* _What the task asks_
A complete, word-for-word restatement of the entries is needed.
⁂
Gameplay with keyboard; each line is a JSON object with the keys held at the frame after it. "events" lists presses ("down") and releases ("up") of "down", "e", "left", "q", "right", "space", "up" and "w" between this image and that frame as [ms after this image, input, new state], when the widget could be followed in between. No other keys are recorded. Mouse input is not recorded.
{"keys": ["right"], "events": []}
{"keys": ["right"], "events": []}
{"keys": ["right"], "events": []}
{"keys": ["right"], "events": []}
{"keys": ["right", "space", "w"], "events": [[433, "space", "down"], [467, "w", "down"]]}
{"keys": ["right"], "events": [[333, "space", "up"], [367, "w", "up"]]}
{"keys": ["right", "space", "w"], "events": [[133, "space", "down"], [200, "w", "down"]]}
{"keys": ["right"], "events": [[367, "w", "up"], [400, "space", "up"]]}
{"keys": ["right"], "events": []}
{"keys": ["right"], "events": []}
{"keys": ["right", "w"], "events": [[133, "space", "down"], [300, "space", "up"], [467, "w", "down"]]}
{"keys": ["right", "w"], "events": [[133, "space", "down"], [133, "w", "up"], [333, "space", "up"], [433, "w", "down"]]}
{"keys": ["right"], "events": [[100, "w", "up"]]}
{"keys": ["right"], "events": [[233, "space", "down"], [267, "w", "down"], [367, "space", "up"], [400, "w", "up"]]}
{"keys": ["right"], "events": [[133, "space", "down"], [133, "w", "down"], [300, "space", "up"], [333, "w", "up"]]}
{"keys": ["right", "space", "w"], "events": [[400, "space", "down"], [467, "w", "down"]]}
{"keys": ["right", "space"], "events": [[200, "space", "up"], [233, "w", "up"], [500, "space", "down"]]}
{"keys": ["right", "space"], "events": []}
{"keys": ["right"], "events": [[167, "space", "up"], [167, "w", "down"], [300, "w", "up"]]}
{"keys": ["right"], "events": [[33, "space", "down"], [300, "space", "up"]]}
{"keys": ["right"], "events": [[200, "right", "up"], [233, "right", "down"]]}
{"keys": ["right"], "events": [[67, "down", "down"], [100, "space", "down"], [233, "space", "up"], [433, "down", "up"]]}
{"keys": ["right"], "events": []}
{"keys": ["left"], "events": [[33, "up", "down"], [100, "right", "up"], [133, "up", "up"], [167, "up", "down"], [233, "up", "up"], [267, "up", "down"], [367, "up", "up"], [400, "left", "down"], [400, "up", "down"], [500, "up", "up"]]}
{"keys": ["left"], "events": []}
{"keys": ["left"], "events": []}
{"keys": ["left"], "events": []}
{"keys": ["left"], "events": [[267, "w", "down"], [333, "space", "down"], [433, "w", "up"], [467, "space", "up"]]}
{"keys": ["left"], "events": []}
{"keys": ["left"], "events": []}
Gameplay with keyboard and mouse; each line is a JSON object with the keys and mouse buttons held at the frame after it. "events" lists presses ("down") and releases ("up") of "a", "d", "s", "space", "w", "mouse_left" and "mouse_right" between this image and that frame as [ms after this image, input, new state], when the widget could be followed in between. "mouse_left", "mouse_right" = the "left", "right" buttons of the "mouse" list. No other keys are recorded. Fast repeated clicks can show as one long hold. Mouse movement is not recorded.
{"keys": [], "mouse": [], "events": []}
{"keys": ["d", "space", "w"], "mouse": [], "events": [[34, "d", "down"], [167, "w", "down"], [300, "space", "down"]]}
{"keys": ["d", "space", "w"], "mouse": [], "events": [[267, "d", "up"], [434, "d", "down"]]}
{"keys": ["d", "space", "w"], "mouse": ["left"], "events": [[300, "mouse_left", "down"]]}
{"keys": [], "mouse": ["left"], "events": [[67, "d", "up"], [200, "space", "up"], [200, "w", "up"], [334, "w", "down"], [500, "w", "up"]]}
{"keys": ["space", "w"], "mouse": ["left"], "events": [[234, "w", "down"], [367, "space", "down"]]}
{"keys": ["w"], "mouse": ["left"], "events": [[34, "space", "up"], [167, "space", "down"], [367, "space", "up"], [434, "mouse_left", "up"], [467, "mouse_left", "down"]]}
⁂
* _Exercise solution_
Gameplay with keyboard; each line is a JSON object with the keys held at the frame after it. "events" lists presses ("down") and releases ("up") of "down", "e", "left", "q", "right", "space", "up" and "w" between this image and that frame as [ms after this image, input, new state], when the widget could be followed in between. No other keys are recorded. Mouse input is not recorded.
{"keys": ["right"], "events": []}
{"keys": ["right"], "events": []}
{"keys": ["right"], "events": []}
{"keys": ["right"], "events": []}
{"keys": ["right", "space", "w"], "events": [[433, "space", "down"], [467, "w", "down"]]}
{"keys": ["right"], "events": [[333, "space", "up"], [367, "w", "up"]]}
{"keys": ["right", "space", "w"], "events": [[133, "space", "down"], [200, "w", "down"]]}
{"keys": ["right"], "events": [[367, "w", "up"], [400, "space", "up"]]}
{"keys": ["right"], "events": []}
{"keys": ["right"], "events": []}
{"keys": ["right", "w"], "events": [[133, "space", "down"], [300, "space", "up"], [467, "w", "down"]]}
{"keys": ["right", "w"], "events": [[133, "space", "down"], [133, "w", "up"], [333, "space", "up"], [433, "w", "down"]]}
{"keys": ["right"], "events": [[100, "w", "up"]]}
{"keys": ["right"], "events": [[233, "space", "down"], [267, "w", "down"], [367, "space", "up"], [400, "w", "up"]]}
{"keys": ["right"], "events": [[133, "space", "down"], [133, "w", "down"], [300, "space", "up"], [333, "w", "up"]]}
{"keys": ["right", "space", "w"], "events": [[400, "space", "down"], [467, "w", "down"]]}
{"keys": ["right", "space"], "events": [[200, "space", "up"], [233, "w", "up"], [500, "space", "down"]]}
{"keys": ["right", "space"], "events": []}
{"keys": ["right"], "events": [[167, "space", "up"], [167, "w", "down"], [300, "w", "up"]]}
{"keys": ["right"], "events": [[33, "space", "down"], [300, "space", "up"]]}
{"keys": ["right"], "events": [[200, "right", "up"], [233, "right", "down"]]}
{"keys": ["right"], "events": [[67, "down", "down"], [100, "space", "down"], [233, "space", "up"], [433, "down", "up"]]}
{"keys": ["right"], "events": []}
{"keys": ["left"], "events": [[33, "up", "down"], [100, "right", "up"], [133, "up", "up"], [167, "up", "down"], [233, "up", "up"], [267, "up", "down"], [367, "up", "up"], [400, "left", "down"], [400, "up", "down"], [500, "up", "up"]]}
{"keys": ["left"], "events": []}
{"keys": ["left"], "events": []}
{"keys": ["left"], "events": []}
{"keys": ["left"], "events": [[267, "w", "down"], [333, "space", "down"], [433, "w", "up"], [467, "space", "up"]]}
{"keys": ["left"], "events": []}
{"keys": ["left"], "events": []}
Gameplay with keyboard and mouse; each line is a JSON object with the keys and mouse buttons held at the frame after it. "events" lists presses ("down") and releases ("up") of "a", "d", "s", "space", "w", "mouse_left" and "mouse_right" between this image and that frame as [ms after this image, input, new state], when the widget could be followed in between. "mouse_left", "mouse_right" = the "left", "right" buttons of the "mouse" list. No other keys are recorded. Fast repeated clicks can show as one long hold. Mouse movement is not recorded.
{"keys": [], "mouse": [], "events": []}
{"keys": ["d", "space", "w"], "mouse": [], "events": [[34, "d", "down"], [167, "w", "down"], [300, "space", "down"]]}
{"keys": ["d", "space", "w"], "mouse": [], "events": [[267, "d", "up"], [434, "d", "down"]]}
{"keys": ["d", "space", "w"], "mouse": ["left"], "events": [[300, "mouse_left", "down"]]}
{"keys": [], "mouse": ["left"], "events": [[67, "d", "up"], [200, "space", "up"], [200, "w", "up"], [334, "w", "down"], [500, "w", "up"]]}
{"keys": ["space", "w"], "mouse": ["left"], "events": [[234, "w", "down"], [367, "space", "down"]]}
{"keys": ["w"], "mouse": ["left"], "events": [[34, "space", "up"], [167, "space", "down"], [367, "space", "up"], [434, "mouse_left", "up"], [467, "mouse_left", "down"]]}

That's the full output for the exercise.